# Prompt:
Can you quote everything in the records below, from the line containing "pose: elev=124.3 azim=64.1" down to the line containing "Dot at: (163, 293)", including both of those lines and leaving out the pictures?

____ Extracted data

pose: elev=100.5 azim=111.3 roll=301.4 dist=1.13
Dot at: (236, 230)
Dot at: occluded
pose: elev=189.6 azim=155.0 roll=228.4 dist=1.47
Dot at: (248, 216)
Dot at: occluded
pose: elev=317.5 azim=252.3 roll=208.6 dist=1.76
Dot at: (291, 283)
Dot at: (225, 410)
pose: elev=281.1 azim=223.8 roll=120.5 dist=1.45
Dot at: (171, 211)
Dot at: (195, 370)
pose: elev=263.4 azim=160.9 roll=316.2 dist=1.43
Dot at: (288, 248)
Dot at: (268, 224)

________
____ Extracted data

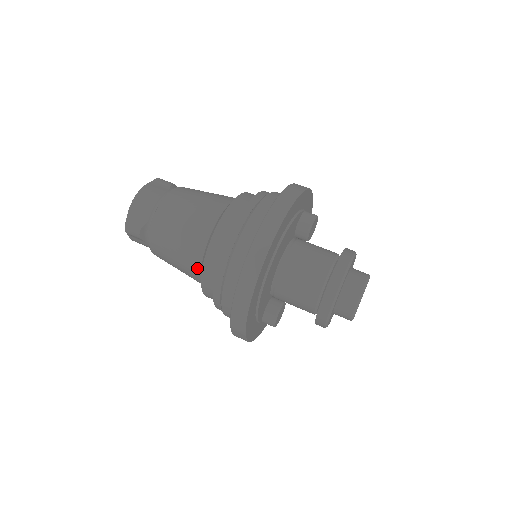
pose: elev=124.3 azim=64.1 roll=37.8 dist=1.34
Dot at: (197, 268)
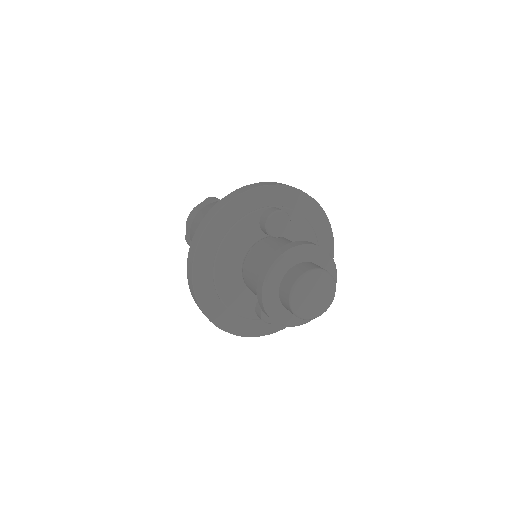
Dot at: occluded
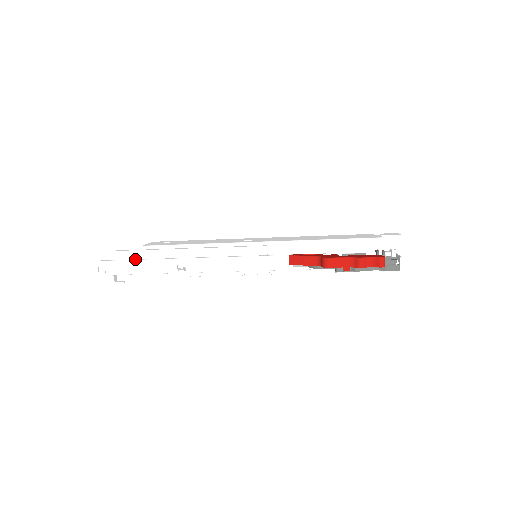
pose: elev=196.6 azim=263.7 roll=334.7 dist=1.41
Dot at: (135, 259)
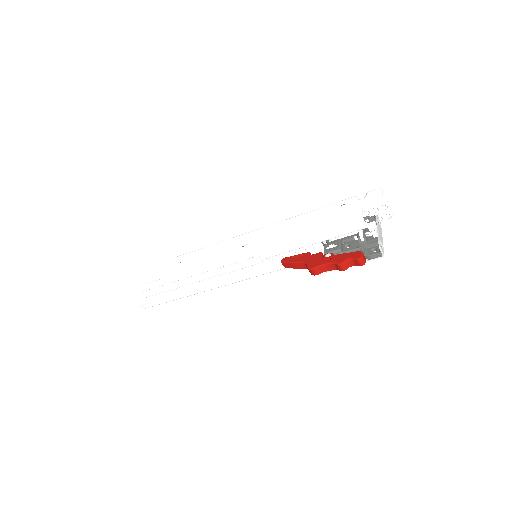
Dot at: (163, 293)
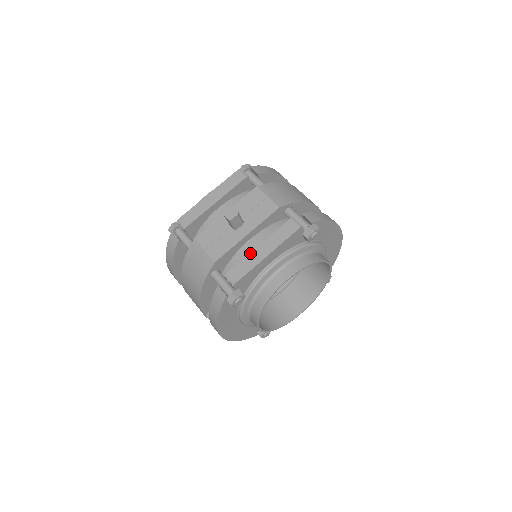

________
____ Extracted data

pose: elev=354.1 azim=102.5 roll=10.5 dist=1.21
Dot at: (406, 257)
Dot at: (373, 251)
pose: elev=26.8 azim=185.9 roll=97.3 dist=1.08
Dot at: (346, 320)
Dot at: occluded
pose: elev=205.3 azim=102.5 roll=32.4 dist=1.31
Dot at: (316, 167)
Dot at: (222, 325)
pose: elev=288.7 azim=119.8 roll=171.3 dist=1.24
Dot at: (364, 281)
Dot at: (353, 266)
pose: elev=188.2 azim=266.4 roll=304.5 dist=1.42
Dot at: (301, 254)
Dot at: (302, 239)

________

# Correct response:
pose: elev=124.3 azim=64.1 roll=37.8 dist=1.34
Dot at: (197, 268)
Dot at: occluded
pose: elev=196.6 azim=263.7 roll=334.7 dist=1.41
Dot at: (135, 259)
Dot at: (163, 293)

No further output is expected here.